My hon. Friend has referred to difficulties in communications. I remind him that in reply to a Written Question by my hon. Friend the Member for King's Lynn (Mr. Derek Page) on 19th December, I indicated that expenditure on roads in the East Anglian region had increased sevenfold over the past four years, during which the present Government have been in power, and further increases are estimated to take place in following years.
My hon. Friend also referred to housing. Here I remind him of the advantages that will accrue to the local authorities in regard to the difficult problem of old housing in the area. The enhanced grants available for improvement should provide a great stimulus.
My hon. Friend the Member for King's Lynn referred to the fact that incomes are comparatively low in the region. This is undeniably true. A relatively low wage economy has for a long time been a somewhat unfortunate feature in East Anglia. Latest returns indicate also that there is a sort of inter-regional problem. Norfolk, excluding Norwich, has the lowest income levels of any part of the region, about £940 in 1966–67.

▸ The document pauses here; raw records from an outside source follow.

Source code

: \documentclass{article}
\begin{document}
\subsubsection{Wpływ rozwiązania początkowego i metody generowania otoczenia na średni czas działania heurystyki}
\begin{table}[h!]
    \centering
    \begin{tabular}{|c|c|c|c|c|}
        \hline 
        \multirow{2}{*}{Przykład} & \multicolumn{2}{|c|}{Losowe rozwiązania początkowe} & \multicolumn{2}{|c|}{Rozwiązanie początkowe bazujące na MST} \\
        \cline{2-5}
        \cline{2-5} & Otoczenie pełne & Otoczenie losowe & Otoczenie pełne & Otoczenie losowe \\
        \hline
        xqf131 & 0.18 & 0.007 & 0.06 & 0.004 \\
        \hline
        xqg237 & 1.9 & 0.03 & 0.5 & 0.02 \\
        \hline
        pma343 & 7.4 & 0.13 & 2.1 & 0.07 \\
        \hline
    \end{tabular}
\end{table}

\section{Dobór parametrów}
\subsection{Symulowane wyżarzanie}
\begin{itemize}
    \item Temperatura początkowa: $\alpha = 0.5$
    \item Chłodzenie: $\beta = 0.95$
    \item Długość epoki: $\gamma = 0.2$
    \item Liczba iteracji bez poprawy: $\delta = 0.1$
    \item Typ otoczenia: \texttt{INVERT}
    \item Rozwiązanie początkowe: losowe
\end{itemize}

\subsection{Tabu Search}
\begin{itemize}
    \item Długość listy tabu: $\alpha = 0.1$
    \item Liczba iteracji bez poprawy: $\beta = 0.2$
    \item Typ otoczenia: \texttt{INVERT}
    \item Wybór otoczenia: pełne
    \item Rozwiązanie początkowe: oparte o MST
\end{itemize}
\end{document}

It was to consider the problems of areas such as these that the Government set up the Hunt Committee to examine the situation throughout the country in the intermediate areas. The Planning Council and other authorities in the region have given evidence and put their case to the Hunt Committee. The Government hope to receive the Hunt Committee's Report in the very near future. Only then can we decide, and I assure my hon. Friends that the decisions will be taken as speedily as possible. As to co-ordination between Departments, we are fully apprised of the necessity for speed in relation to the Report. We will then decide whether any changes in existing policy are desirable. 1493 In the meantime, I am assured by my right hon. Friend the President of the Board of Trade that he is following a sympathetic and flexible industrial development certificate policy for the area, where more industry may be needed. In the last three years, no application for an I.D.C. has been refused in North Norfolk. It should, perhaps, be more widely known that most of the industry which has moved into the region in recent years is doing well and expanding.

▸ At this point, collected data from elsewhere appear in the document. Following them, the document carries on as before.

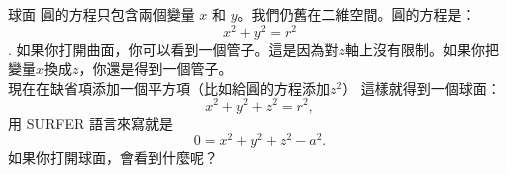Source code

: \begin{surferPage}{球面}
圓的方程只包含兩個變量 $x$ 和 $y$。我們仍舊在二維空間。圓的方程是：
\[x^2+y^2=r^2\].
如果你打開曲面，你可以看到一個管子。這是因為對$z$軸上沒有限制。如果你把變量$x$換成$z$，你還是得到一個管子。\\
現在在缺省項添加一個平方項（比如給圓的方程添加$z^2$）
這樣就得到一個球面：
\[x^2+y^2+z^2=r^2,\]
用 SURFER 語言來寫就是
\[0=x^2+y^2+z^2-a^2.\]
如果你打開球面，會看到什麼呢？
\end{surferPage}
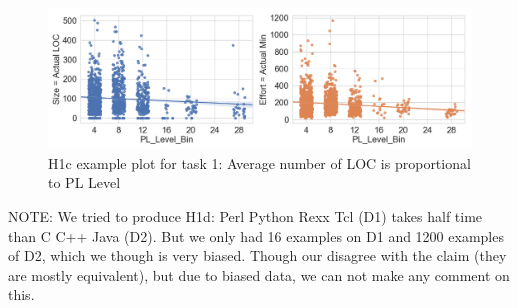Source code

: \documentclass[sigconf,review]{acmart}
\begin{document}
\begin{figure}[!t]
\begin{center}
\includegraphics[width=\linewidth]{resources/h1c_example.png}
\caption{H1c example plot for task 1: Average number of LOC is proportional to PL Level}
\label{fig:h1c_example}
\end{center}
\end{figure}


NOTE: We tried to produce H1d: Perl Python Rexx Tcl (D1) takes half time than C C++ Java (D2). But we only had 16 examples on D1 and 1200 examples of D2, which we though is very biased. Though our disagree with the claim (they are mostly equivalent), but due to biased data, we can not make any comment on this. 





\end{document}
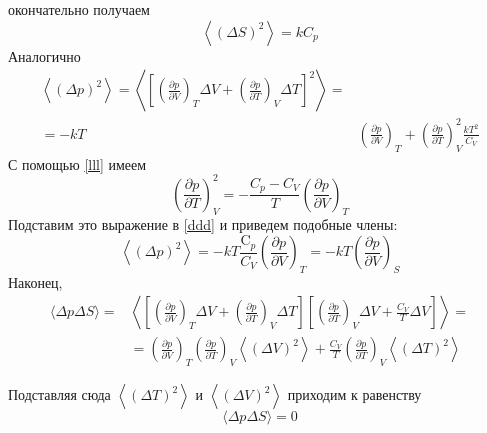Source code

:\documentclass[a4paper,12pt]{article} %
\begin{document}
\begin{ttask}
окончательно получаем
$$
\left\langle(\Delta S)^{2}\right\rangle=k C_{p}
$$
Аналогично
\begin{equation}\label{ddd}
\begin{aligned}
\left\langle(\Delta p)^{2}\right\rangle=
\left\langle\left[
\left(\frac{\partial p}{\partial V}\right)_{T} \Delta V+
\left(\frac{\partial p}{\partial T}\right)_{V} \Delta T
\right]^{2}\right\rangle=\\
=-k T&
\left(\frac{\partial p}{\partial V}\right)_{T}+
\left(\frac{\partial p}{\partial T}\right)_{V}^{2} 
\frac{k T^{2}}{C_{V}}
\end{aligned}
\end{equation}
С помощью \ref{lll} имеем
$$
\left(\frac{\partial p}{\partial T}\right)_{V}^{2}=-\frac{C_{p}-C_{V}}{T}\left(\frac{\partial p}{\partial V}\right)_{T}
$$
Подставим это выражение в \ref{ddd} и приведем подобные члены:
$$
\left\langle(\Delta p)^{2}\right\rangle=-k T \frac{\mathrm{C}_{p}}{C_{V}}\left(\frac{\partial p}{\partial V}\right)_{T}=-k T\left(\frac{\partial p}{\partial V}\right)_{S}
$$
Наконец,
$$
\begin{aligned}
\langle \Delta p \Delta S\rangle=&
\left\langle 
\left[\left(\frac{\partial p}{\partial V}\right)_{T} \Delta V+\left(\frac{\partial p}{\partial T}\right)_{V} \Delta T\right]
\left[\left(\frac{\partial p}{\partial T}\right)_{V} \Delta V+\frac{C_{V}}{T} \Delta V\right]
\right\rangle=\\
&=\left(\frac{\partial p}{\partial V}\right)_{T}\left(\frac{\partial p}{\partial T}\right)_{V}\left\langle(\Delta V)^{2}\right\rangle+\frac{C_{V}}{T}\left(\frac{\partial p}{\partial T}\right)_{V}\left\langle(\Delta T)^{2}\right\rangle
\end{aligned}
$$

Подставляя сюда $ \left\langle(\Delta T)^{2}\right\rangle $  и $ \left\langle(\Delta V)^{2}\right\rangle $  приходим к равенству
$$
\langle\Delta p \Delta S\rangle=0
$$



\end{ttask}
\end{document}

The nature of the Government's response and the formal reply to the council's study will be very much influenced by the crystallisation of comments 1494 and reactions in the region. It is not possible at this stage for me to predict what attitude the Government will take to the study as a whole and, clearly, time does not permit me to deal in any greater detail with some of the points which my hon. Friends have quite properly raised tonight. I give my hon. Friends the firm assurance, however, that the fullest possible consideration will be given to the points which they have so ably presented to the House in this all too brief debate.
§ Question put and agreed to.
§ Adjourned accordingly at twenty-one minutes past Eleven o'clock.